Dalam pertemuan di rumah Novanto itu, ada permintaan agar perusahaan Kotjo dapat menangani proyek PLTGU Jawa III. Namun, Sofyan menyampaikan, sudah ada calon perusahaan lain untuk mengerjakan proyek itu.
Pada pertemuan selanjutnya di Hotel Mulia, Senayan, Sofyan berkata pada Kotjo untuk ikut proyek PLTU Riau-1 saja.
Kotjo pun menyanggupi. Menurut jaksa, Sofyan kemudian mengarahkan agar proposal dari perusahaan Kotjo diserahkan langsung kepada Supangkat Iwan Santoso (Direktur Pengadaan Strategis 2 PT PLN).
Setidaknya ada delapan pertemuan yang dilakukan Sofyan, baik dengan Eni, Kotjo, Idrus, maupun Novanto. Ujungnya, muncul arahan dari Sofyan agar power purchased agreement (PPA) proyek PLTU Riau-1 berkapasitas 2 x 300 megawatt yang bernilai hingga Rp 12 triliun itu segera ditandatangani. PPA pun ditandatangani Sofyan pada 6 Oktober 2017 sebelum letter of intent (LOI) diterbitkan.
Setelah memfasilitasi pertemuan yang mempercepat proses kesepakatan proyek, Eni dan Idrus menerima imbalan uang total Rp 4,75 miliar. Uang tersebut diterima bertahap melalui tenaga ahli Eni di kantor Kotjo.

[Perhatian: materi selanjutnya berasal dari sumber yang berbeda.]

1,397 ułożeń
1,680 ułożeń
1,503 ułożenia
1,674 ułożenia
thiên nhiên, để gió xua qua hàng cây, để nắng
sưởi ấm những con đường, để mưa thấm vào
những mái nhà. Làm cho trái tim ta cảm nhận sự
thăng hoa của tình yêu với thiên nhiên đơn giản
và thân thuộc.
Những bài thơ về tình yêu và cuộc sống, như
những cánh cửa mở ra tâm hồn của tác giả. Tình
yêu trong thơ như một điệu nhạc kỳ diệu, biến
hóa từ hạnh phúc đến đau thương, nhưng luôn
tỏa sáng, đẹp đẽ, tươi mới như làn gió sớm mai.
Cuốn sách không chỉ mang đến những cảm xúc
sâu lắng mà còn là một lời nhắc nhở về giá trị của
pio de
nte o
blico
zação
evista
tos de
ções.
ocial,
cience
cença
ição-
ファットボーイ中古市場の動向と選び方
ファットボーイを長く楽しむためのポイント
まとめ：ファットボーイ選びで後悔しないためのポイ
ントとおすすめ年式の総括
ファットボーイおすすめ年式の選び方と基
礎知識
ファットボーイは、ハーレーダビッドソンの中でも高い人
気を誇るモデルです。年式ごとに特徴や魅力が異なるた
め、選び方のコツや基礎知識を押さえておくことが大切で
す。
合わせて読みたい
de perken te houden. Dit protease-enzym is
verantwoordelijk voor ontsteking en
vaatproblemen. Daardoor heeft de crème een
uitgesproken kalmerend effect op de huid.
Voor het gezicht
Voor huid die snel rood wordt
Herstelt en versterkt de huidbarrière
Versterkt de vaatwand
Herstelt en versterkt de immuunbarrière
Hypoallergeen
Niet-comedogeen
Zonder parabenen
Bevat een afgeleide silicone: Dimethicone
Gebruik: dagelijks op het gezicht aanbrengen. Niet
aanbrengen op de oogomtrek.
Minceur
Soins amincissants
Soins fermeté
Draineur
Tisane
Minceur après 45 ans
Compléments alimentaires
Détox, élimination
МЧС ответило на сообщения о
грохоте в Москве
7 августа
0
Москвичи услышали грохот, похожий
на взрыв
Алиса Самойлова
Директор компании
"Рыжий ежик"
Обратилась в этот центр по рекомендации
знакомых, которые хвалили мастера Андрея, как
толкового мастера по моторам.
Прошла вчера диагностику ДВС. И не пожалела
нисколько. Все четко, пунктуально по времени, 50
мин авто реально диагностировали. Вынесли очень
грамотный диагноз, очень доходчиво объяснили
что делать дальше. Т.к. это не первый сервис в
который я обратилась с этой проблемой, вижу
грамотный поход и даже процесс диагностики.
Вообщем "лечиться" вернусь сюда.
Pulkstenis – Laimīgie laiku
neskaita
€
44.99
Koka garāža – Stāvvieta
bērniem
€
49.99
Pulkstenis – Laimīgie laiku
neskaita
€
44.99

Pemberian uang itu pada 18 Desember 2018 senilai Rp 2 miliar, kemudian pada 14 Maret 2018 sejumlah Rp 2 miliar, lalu 8 Juni 2018 sebesar Rp 250 juta, dan pada 13 Juli 2018 sejumlah Rp 500 juta.
Dari total penerimaan uang sejumlah Rp 4,75 miliar dari Kotjo, sebesar Rp 713 juta diserahkan Eni selaku bendahara Musyawarah Nasional Luar Biasa (Munaslub) Partai Golkar 2017 kepada Muhammad Sarmuji selaku Wakil Sekretaris Steering Committee Munaslub Partai Golkar. Sisa uangnya digunakan Eni untuk kepentingan kampanye suaminya dalam Pemilihan Kepala Daerah Kabupaten Temanggung, Jawa Tengah.